La Cour de cassation reconnaît le préjudice d’anxiété des travailleurs exposés à l’amiante et condamne les employeurs à les indemniser.
Une importante décision de justice est intervenue aujourd’hui. La cour de cassation a reconnu le préjudice d’anxiété de salariés en cessation anticipée d’activité du fait de leur exposition à l’amiante. Le préjudice est défini par la Haute Cour dans ces termes : « Les salariés… se trouvaient par le fait de l’employeur dans une situation d’inquiétude permanente face aux risques de déclaration à tout moment d’une maladie liée à l’amiante et étaient amenés à subir des contrôles et examens réguliers propres à réactiver cette angoisse ».
Selon Me Jean-Paul Teissonnière, qui a défendu les salariés devant les tribunaux des prud’hommes puis les Cours d’Appel de Paris et de Bordeaux,
La contamination constitue une forme d’atteinte corporelle même si elle n’aboutit pas nécessairement à l’apparition d’une pathologie reconnue dans le cadre des maladies professionnelles. Il était essentiel que la Cour reconnaisse le droit des salariés contaminés (alors même qu’ils ne sont pas malades) à obtenir réparation de ce préjudice devant le Conseil de Prud’Hommes. Il restera à en obtenir une meilleure indemnisation en s’attachant à décrire chacune des composantes de ce préjudice spécifique ».
Coupables mais pas responsables…
Néanmoins, la cour de cassation casse les arrêts de Cour d’Appel de Paris et Bordeaux qui avaient également reconnu le préjudice économique subi par les salariés concernés, du fait de leur départ en pré-retraite avec une perte économique de 35% par rapport à leur salaire. Selon Me Jean-Paul Teissonnière : « Contredisant les Cours d’Appel de PARIS et de BORDEAUX et le courant jurisprudentiel majoritaire qui se dessinait dans toute la FRANCE, la Cour de Cassation approfondit le processus de déresponsabilisation des entreprises qui ont impunément empoisonné des dizaines de milliers de salariés et dont l’indemnisation repose, pour l’essentiel : non sur les employeurs responsables mais sur la branche accident du travail – maladie professionnelle de la Sécurité Sociale ».

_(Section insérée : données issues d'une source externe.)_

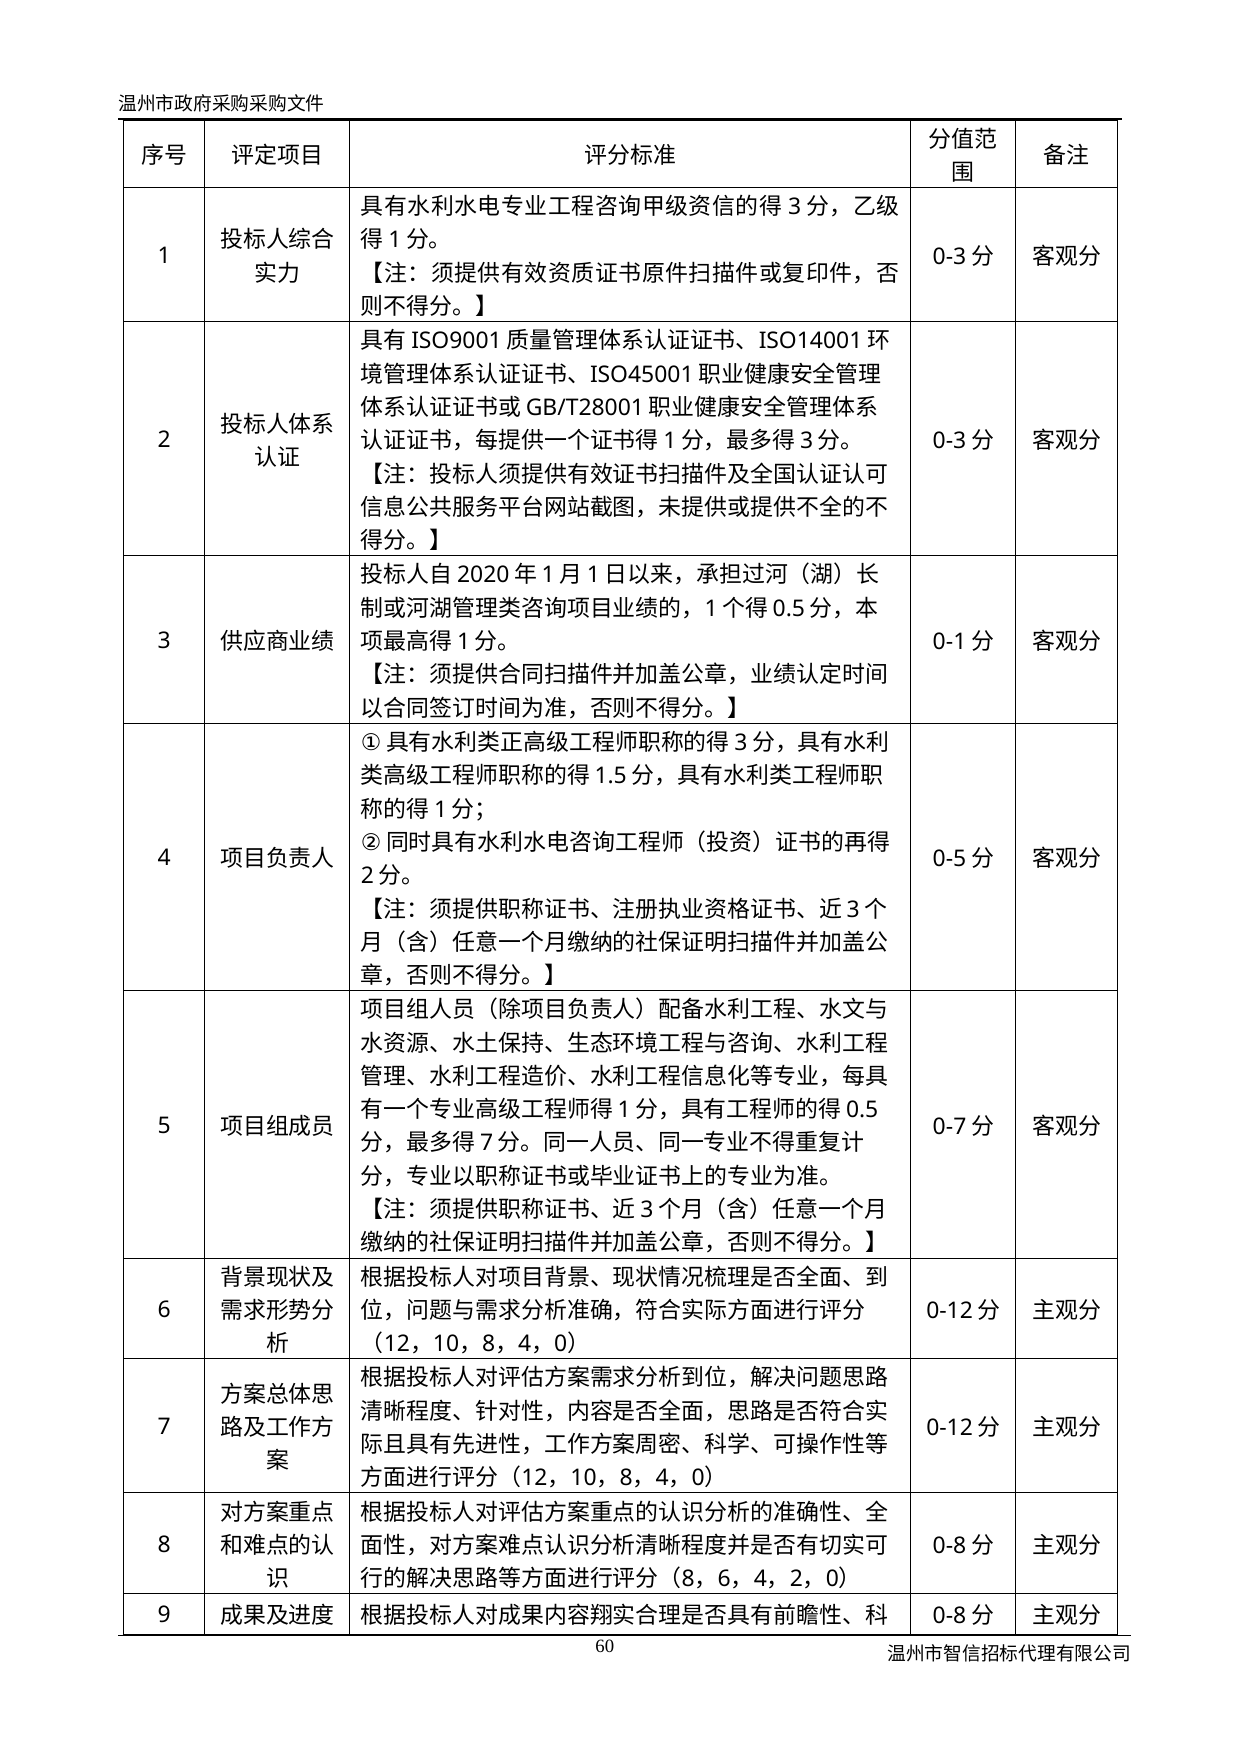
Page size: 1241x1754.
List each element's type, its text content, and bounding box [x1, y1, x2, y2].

table_cell 4 [124, 724, 204, 990]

Ban Asbestos France et l’association Henri Pézerat considèrent que la décision de reconnaître le préjudice d’anxiété de salariés contaminés est une avancée majeure sur le terrain du droit à la santé des travailleurs. Il s’agit d’une reconnaissance essentielle de ce que vivent les victimes d’une contamination dont les effets se manifestent des années voire des décennies plus tard. Cette reconnaissance devrait faire jurisprudence dans les nombreux cas d’entreprises ayant exposé leurs salariés aux contaminations, intoxications ou irradiations.
Les deux associations continueront à soutenir la lutte pour la justice devant les Cours d’Appel de renvoi, afin d’obtenir la reconnaissance du préjudice économique et en faire assumer le coût par les véritables responsables de cette mise en danger délibérée d’autrui.